Rainfed rice production needs to contribute more to the current and future world food security due to the
increasing competition for limited water supplies including irrigation water. However, it is vulnerable to climate
variabilities and extremes hence the utilization of climate predictions is crucial. In this study, the predictive
accuracy and applicability of a seasonal climate predictions (SINTEX-F) were evaluated for rainfed rice areas
where climate uncertainties are main constraints for a stable and high production. Outputs from SINTEX-F such
as daily rainfall, maximum and minimum air temperatures, and wind speed were tested for Indonesia and Lao
PDR through the cumulative distribution function-based downscaling method (CDFDM), which is a simple,
flexible and inexpensive bias reduction method through removing bias from the empirical cumulative distribution functions of the GCM outputs. The CDFDM outputs were compared with historical weather data.
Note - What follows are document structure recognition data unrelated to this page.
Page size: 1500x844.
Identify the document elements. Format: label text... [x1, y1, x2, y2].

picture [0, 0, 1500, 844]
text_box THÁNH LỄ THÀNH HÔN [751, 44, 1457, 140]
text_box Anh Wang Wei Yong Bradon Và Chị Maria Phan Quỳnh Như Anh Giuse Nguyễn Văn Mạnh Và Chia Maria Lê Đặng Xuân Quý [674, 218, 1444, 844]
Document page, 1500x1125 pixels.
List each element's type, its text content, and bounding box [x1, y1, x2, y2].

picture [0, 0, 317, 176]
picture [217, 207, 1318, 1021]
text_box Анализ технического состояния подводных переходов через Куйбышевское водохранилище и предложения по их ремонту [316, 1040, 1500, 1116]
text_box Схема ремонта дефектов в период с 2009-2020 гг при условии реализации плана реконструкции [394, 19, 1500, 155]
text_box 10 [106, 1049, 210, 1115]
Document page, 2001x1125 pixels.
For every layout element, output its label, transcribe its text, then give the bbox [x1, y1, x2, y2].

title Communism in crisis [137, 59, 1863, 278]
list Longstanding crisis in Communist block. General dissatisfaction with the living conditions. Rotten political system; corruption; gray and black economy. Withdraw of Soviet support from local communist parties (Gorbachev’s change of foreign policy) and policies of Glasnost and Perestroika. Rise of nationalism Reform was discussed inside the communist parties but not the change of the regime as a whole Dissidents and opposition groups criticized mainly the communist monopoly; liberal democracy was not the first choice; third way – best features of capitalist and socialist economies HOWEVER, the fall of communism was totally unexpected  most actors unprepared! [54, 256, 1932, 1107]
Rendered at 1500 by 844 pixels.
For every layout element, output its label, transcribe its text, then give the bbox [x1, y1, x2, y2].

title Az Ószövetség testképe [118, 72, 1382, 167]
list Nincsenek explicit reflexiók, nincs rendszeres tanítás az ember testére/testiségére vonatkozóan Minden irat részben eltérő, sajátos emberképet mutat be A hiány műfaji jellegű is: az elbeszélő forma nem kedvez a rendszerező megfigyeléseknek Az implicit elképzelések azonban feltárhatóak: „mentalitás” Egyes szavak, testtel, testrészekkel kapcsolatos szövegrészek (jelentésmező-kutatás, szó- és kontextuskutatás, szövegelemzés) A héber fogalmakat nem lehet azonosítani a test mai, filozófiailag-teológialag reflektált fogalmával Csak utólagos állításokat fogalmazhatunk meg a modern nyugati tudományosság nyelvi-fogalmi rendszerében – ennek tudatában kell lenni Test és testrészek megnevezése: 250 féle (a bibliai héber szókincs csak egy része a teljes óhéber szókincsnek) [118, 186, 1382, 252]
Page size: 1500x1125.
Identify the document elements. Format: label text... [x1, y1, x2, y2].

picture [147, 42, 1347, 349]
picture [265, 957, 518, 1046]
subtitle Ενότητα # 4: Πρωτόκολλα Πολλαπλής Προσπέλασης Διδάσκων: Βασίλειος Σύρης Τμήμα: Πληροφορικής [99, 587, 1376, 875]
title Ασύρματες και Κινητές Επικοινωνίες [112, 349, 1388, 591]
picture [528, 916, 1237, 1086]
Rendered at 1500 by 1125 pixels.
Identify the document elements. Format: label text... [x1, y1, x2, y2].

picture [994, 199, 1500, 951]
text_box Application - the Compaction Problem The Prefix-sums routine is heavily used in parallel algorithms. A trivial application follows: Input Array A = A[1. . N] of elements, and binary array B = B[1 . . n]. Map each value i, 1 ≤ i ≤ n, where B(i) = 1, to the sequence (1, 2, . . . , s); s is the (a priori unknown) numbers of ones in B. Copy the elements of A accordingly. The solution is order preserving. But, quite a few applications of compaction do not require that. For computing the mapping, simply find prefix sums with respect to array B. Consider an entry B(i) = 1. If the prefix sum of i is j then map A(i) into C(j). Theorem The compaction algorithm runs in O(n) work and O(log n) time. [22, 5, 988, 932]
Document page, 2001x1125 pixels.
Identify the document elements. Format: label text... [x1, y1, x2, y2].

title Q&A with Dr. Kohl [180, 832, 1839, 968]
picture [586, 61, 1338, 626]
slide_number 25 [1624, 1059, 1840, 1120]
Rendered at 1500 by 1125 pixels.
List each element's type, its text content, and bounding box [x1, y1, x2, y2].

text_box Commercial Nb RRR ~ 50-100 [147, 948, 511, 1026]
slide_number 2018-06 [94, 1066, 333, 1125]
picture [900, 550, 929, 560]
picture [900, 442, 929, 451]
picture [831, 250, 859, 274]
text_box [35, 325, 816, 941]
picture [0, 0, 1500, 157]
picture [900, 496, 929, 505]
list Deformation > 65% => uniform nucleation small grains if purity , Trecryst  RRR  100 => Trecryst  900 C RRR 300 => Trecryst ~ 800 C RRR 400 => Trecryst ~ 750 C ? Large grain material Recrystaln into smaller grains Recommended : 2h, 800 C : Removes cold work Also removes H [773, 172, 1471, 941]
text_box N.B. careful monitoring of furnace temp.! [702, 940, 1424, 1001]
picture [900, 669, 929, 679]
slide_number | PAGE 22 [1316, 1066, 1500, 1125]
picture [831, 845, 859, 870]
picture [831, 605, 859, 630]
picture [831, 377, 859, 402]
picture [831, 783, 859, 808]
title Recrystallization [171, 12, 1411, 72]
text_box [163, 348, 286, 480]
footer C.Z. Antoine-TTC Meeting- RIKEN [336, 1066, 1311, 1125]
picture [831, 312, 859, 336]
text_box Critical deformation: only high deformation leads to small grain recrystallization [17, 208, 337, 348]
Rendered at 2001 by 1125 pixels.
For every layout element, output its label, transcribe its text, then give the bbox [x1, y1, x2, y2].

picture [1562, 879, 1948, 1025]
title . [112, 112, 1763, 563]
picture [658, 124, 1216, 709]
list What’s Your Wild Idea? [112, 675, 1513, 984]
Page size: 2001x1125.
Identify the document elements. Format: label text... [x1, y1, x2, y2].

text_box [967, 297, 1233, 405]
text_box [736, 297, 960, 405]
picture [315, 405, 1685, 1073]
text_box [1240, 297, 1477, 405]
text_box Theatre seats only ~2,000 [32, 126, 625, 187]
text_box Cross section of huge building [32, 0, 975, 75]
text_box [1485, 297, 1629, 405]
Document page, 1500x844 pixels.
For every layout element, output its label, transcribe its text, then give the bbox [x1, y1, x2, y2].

Obtained results showed that discrepancies between SINTEX-F and the historical weather data were significantly
reduced through CDFDM for both sites. ORYZA, an ecophysiological rice growth model that simulate agroecological rice growth processes, was used to evaluate the applicability of the SINTEX-F for grain yield predictions. Obtained results from on-farm field validation showed that the predicted grain yield was close to the
actual grain yield that was obtained through optimum sowing timing given by the predictions. A normalized root
mean square error between predicted and actual grain yield showed satisfactory model fit in predictions. This
implies that SINTEX-F was applicable for improving rainfed rice production through CDFDM. However, CDFDM
has a limitation in orographic precipitation, the high-resolution daily weather data or a sophisticated special
interpolation method should be considered in order to improve the representation of the geographical pattern for
the parameters derived from CDFDM.